Like their
bigger relatives, the wetlands, these small ecosystems are threatened,
and because of their diminutive size they often vanish unnoticed,unrecorded,
unremembered, in a single scoop of a backhoe or bulldozer.
For instance
I began my archaeological career beside Tonge Pond, a large millpond
crammed with ducks which used to provide eggs to the adjacent bakery.

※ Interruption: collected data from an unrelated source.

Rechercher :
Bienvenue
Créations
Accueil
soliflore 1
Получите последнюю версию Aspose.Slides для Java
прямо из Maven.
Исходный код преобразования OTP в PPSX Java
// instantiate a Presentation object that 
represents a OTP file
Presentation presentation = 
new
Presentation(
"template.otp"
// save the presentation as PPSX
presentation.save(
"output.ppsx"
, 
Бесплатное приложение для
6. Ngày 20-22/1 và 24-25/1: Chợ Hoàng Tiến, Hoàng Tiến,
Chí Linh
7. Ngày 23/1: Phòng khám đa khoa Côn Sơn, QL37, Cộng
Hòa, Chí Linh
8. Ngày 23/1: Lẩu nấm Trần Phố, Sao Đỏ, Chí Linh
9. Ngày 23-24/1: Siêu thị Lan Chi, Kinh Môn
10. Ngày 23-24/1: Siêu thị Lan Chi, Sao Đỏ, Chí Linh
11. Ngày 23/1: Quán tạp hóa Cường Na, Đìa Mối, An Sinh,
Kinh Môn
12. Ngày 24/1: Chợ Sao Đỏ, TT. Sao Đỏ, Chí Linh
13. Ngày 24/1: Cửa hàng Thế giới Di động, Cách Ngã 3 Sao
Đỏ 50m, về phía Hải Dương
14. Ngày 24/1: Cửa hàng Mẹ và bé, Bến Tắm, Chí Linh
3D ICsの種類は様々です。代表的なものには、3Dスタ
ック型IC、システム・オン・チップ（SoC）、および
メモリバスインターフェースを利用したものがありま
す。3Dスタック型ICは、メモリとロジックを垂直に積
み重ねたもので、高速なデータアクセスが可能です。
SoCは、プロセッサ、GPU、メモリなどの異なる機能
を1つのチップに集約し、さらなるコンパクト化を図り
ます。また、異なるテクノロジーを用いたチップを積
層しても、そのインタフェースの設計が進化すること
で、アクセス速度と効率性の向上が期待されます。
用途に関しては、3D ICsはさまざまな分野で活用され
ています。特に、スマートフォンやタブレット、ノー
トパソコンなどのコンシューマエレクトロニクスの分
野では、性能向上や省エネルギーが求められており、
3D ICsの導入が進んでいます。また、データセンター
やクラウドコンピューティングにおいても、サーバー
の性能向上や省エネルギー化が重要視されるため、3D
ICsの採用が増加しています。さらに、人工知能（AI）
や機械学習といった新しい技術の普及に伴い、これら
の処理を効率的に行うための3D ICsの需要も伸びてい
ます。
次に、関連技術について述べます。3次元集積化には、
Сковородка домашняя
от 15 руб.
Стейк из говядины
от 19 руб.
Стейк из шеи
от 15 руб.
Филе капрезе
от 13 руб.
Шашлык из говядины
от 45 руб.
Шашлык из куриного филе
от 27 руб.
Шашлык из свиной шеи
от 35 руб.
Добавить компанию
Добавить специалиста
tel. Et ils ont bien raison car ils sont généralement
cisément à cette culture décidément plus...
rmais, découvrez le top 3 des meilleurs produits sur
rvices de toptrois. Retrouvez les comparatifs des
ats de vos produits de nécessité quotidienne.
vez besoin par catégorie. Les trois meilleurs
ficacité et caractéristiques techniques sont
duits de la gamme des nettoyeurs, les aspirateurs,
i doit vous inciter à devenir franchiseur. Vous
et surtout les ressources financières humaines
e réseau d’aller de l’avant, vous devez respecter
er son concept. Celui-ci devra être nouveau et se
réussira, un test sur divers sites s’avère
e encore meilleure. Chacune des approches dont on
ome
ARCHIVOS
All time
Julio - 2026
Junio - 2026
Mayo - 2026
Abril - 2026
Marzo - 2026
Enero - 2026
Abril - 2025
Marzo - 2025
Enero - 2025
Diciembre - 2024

The last few times I visited Tonge the pond had vanished, replaced at
first by cracked mud and eventually by tangled vegetation.
Who
cares? I do.
The smallest
pond, unless it has been polluted to death, is crammed with life, both
plant and animal. Ponds have inspired generations of zoologists and
botanists, who as children lay on their stomachs and peered into the
teeming water, or scooped jam-jars full of wriggling creatures, or plunged
into stinky blue mud.A few damp rocks support a nursery of mosses, liverworts
and ferns. Icy water issuing from a cleft is immediately inhabited by
crustacea. Even an old gutter that dries up in the summer will be thronged
with creatures that manage to squeeze their hurried life cycles into
the damp seasons.
These
are secret places. Feminine places. No wonder our ancestors appointed
deities to look after them. No wonder some people still attach magical/religious
properties to the apparently miraculous appearance of water. After all,
some of these little bubbling pools are the sources of mighty rivers.
They are
also peaceful, meditative places, sometimes absolutely still, sometimes
whining with insects, sometimes burbling and muttering.
It is
no wonder that the great thinkers and dreamers of the East often retreated
to the misty, damp, moss-clothed mountains.